I took a lesson some 20 or so years ago in Boyne Michigan on December 11 one year. One full day was devoted toward practicing tandem skiing for the entire day. I’m going to give you parts of that lesson now in this article. It was a lot of fun and the skills set helps the brain learn how to ski better.
Tandem skiing is the process of two or more people going down a hill side by side making all their turns exactly at the same time while staying together and in a V shape line sort of the way geese fly North for the winter.
 
The five of us on our Holiday Valley ski trip the end of this February can practice skiing tandem with me at the centre, two ladies on each side of me, immediately to my right and left and will be a little bit behind me and the next two ladies will be on the outsides of those ladies one on each side and a little bit behind them.
 
We all now have to learn how to control our speed. We do this by completing our carves so the skis turn up hill a little more in order to slow down, and carving less so the skis stay more downhill in order to speed up.
When one is on a bicycle and one wants to go faster they press harder with their feet one foot then the other. When you ski you do the same thing you press on one foot starting the pressure on the uphill ski and completing it in the carve on the downhill skiing. The more you press though the more the ski carves and points you uphill and that slows you. So, in skiing the harder you press the slower you go. Whereas in bicycling it’s the opposite.
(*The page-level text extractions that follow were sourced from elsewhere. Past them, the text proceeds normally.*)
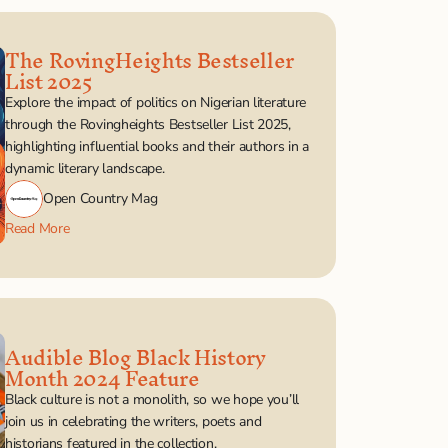
The RovingHeights Bestseller 
List 2025
Explore the impact of politics on Nigerian literature 
through the Rovingheights Bestseller List 2025, 
highlighting influential books and their authors in a 
dynamic literary landscape.
Open Country Mag
Read More
Audible Blog Black History 
Month 2024 Feature
Black culture is not a monolith, so we hope you’ll 
join us in celebrating the writers, poets and 
historians featured in the collection.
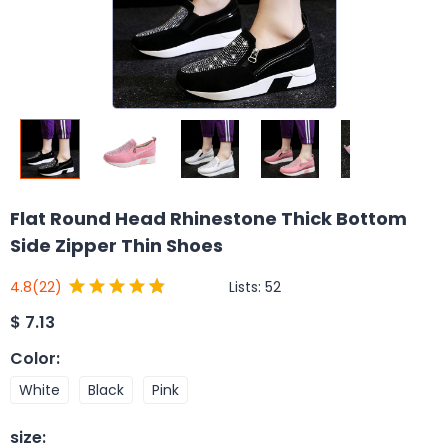
Flat Round Head Rhinestone Thick Bottom
Side Zipper Thin Shoes
Lists:
52
4.8
(22)
$
7.13
Color
:
White
Black
Pink
size
:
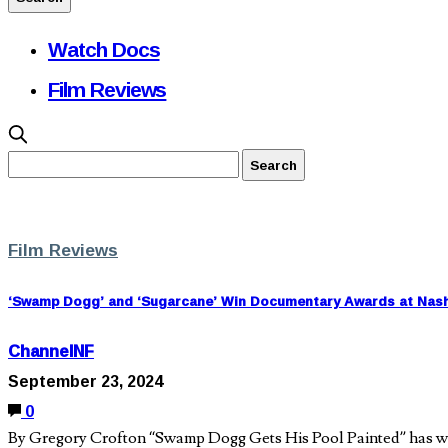
Watch Docs
Film Reviews
Film Reviews
‘Swamp Dogg’ and ‘Sugarcane’ Win Documentary Awards at Nashvi
ChannelNF
September 23, 2024
0
By Gregory Crofton “Swamp Dogg Gets His Pool Painted” has won 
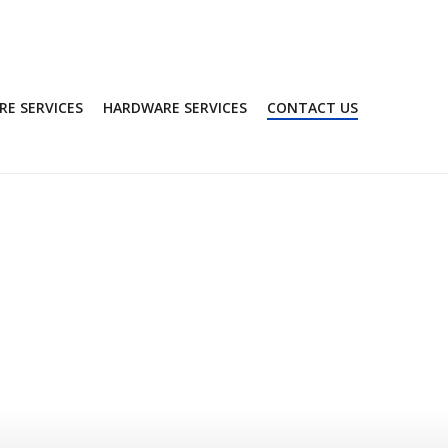
E SERVICES
HARDWARE SERVICES
CONTACT US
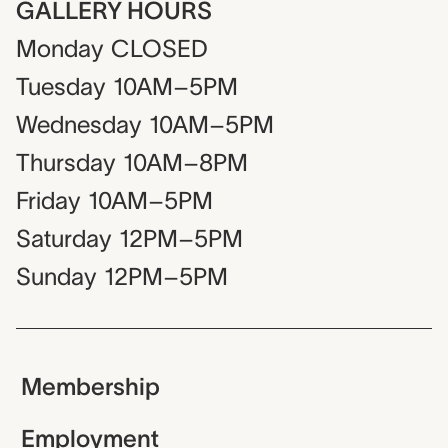
GALLERY HOURS
Monday
CLOSED
Tuesday
10AM–5PM
Wednesday
10AM–5PM
Thursday
10AM–8PM
Friday
10AM–5PM
Saturday
12PM–5PM
Sunday
12PM–5PM
Membership
Employment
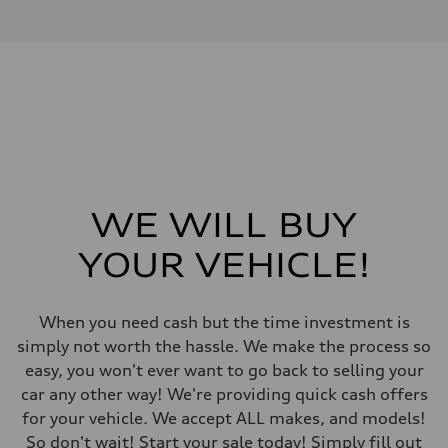
I-4 DOHC / 16V / Direct Injection / Turbocharged
Performance data
Displacement
1984 cm³
Max. output
255 HP
Max. torque
273 lb-ft
Driveline
Transmission
7-speed S tronic automatic
Suspension
Front
McPherson suspension strut front
WE WILL BUY
Rear
four-link rear axle
YOUR VEHICLE!
Brake system
Brake system
—
Steering
When you need cash but the time investment is
Steering
Electromechanical steering with speed-sensitive power assist
simply not worth the hassle. We make the process so
Weights
easy, you won't ever want to go back to selling your
Unladen weight
—
car any other way! We're providing quick cash offers
Gross weight limit
for your vehicle. We accept ALL makes, and models!
—
Volumes
So don't wait! Start your sale today! Simply fill out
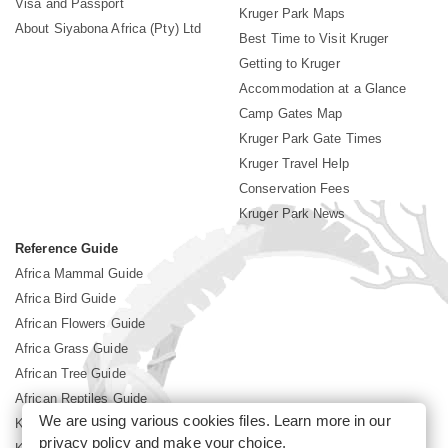
Visa and Passport
Kruger Park Maps
About Siyabona Africa (Pty) Ltd
Best Time to Visit Kruger
Getting to Kruger
Accommodation at a Glance
Camp Gates Map
Kruger Park Gate Times
Kruger Travel Help
Conservation Fees
Kruger Park News
Reference Guide
Africa Mammal Guide
Africa Bird Guide
African Flowers Guide
Africa Grass Guide
African Tree Guide
African Reptiles Guide
We are using various cookies files. Learn more in our
Kruger Park Culture
privacy policy
and make your choice.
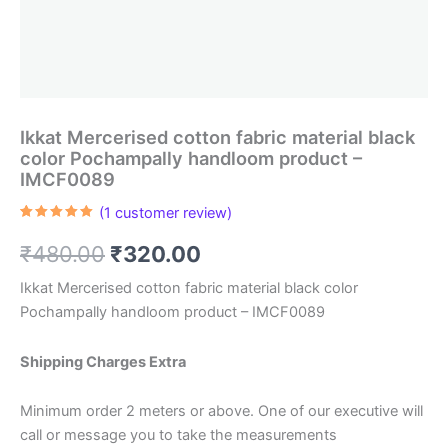
Ikkat Mercerised cotton fabric material black
color Pochampally handloom product –
IMCF0089
(
1
customer review)
Rated
1
5.00
out of 5
Original
Current
₹
480.00
₹
320.00
based on
customer
rating
price
price
Ikkat Mercerised cotton fabric material black color
Pochampally handloom product – IMCF0089
was:
is:
₹480.00.
₹320.00.
Shipping Charges Extra
Minimum order 2 meters or above. One of our executive will
call or message you to take the measurements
All the while your bodyweight is forward on the balls of your feet not your heels, your hands are up in front of you in your vision field, and pointing down the hill where your shoulders are pointing, and your upper body is staying quiet in relation to the fall line of the hill while your body’s vertical axis is perpendicular to the slope of the hill.
 
Thus, if the trail is very steep you need to have a poll out when it taps because you’re then going to ski around it but you’re leaning down the hill so much on a steep hill that you’ll fall over if you don’t put your poll out for balance. On these small kinds of hills we have around here like in Holiday Valley and Blue Mountain, you don’t really need poles anywhere at anytime, but it’s nice to practice the tapping and skiing around the pole just to get used to it and train yourself for the deep and steep experience coming sometime in the future.
 
Powder snow is a whole other ball game, and requires a different type of ski technique. When I skied Heavenly Valley at Lake Tahoe sometime back, it snowed 7 feet in four days and I had to take powder lessons every day in order to be able to ski there. I never saw Lake Tahoe until the Thursday due to blizzards. That trip was the second time in my life that I had a peak experience when I followed the rules an instructor gave me and it was a great feeling.
 
The first time I had a peak experience was in sailboat racing on a Viking 28 foot class keelboat at night from Niagara on the Lake back to Hamilton on my shift at 3 am. I can tell you that story at another time. We lost that race through a stupid blunder, but the peak experience is memorialized in my memory and so, not easily forgotten.